WHAT YOU NEED TO DO:
Each line of the listing that contains "Trabajo" should be found and copied.

DATA EXTRACTS:
☆ ☆ ☆ ☆ ☆ ☆ ☆

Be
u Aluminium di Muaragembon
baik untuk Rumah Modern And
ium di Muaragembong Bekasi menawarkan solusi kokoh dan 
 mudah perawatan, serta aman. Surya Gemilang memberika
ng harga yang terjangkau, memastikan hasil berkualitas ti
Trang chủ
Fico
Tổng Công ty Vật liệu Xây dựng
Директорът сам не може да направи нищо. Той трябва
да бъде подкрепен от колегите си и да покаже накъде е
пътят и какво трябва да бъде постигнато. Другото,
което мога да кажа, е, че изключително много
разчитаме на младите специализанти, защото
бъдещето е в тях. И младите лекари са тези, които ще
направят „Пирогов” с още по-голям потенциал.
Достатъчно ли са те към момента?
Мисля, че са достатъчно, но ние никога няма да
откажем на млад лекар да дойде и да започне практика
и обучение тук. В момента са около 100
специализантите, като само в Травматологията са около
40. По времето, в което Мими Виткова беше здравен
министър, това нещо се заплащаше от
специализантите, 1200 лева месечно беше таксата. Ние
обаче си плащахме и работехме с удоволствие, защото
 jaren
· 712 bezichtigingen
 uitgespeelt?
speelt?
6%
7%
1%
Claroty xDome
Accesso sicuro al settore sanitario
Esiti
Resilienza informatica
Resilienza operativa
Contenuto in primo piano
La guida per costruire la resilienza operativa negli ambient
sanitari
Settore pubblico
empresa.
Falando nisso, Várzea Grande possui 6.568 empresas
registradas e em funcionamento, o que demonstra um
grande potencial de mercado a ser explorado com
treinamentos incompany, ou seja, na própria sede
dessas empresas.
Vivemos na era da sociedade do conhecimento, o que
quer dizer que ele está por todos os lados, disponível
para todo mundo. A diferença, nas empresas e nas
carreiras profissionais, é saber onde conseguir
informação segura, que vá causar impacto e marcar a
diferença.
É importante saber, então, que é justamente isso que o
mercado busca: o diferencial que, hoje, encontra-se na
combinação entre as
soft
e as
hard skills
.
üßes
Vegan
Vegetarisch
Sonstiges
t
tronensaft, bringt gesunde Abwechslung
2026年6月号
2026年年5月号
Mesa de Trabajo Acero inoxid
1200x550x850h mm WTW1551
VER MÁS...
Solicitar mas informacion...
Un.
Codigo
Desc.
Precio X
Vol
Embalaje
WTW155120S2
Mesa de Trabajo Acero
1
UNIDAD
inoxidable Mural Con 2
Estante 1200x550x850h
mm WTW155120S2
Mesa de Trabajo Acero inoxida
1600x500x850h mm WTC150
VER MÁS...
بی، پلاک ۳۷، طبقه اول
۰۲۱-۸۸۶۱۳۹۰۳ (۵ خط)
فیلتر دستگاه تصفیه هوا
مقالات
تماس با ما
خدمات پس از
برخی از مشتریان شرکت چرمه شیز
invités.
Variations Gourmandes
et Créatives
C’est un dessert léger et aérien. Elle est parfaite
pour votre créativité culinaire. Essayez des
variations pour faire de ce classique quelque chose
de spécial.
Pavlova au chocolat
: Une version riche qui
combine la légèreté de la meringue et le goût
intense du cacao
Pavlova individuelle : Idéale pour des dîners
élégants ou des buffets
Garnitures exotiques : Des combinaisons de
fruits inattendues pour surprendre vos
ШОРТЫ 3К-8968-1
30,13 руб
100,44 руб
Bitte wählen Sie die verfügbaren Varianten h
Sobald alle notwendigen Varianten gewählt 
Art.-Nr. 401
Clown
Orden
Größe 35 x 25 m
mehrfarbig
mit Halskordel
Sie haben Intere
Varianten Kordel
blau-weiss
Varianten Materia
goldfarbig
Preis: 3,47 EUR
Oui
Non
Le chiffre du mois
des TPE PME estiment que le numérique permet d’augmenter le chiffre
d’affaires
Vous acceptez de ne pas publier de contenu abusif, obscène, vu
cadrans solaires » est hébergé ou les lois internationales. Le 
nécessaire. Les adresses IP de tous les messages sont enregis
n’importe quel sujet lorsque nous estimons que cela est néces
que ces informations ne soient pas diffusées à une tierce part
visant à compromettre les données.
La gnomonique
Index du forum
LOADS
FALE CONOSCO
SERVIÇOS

☆ ☆ ☆ ☆ ☆ ☆ ☆

EXERCISE RESPONSE:
Mesa de Trabajo Acero inoxid
Mesa de Trabajo Acero
Mesa de Trabajo Acero inoxida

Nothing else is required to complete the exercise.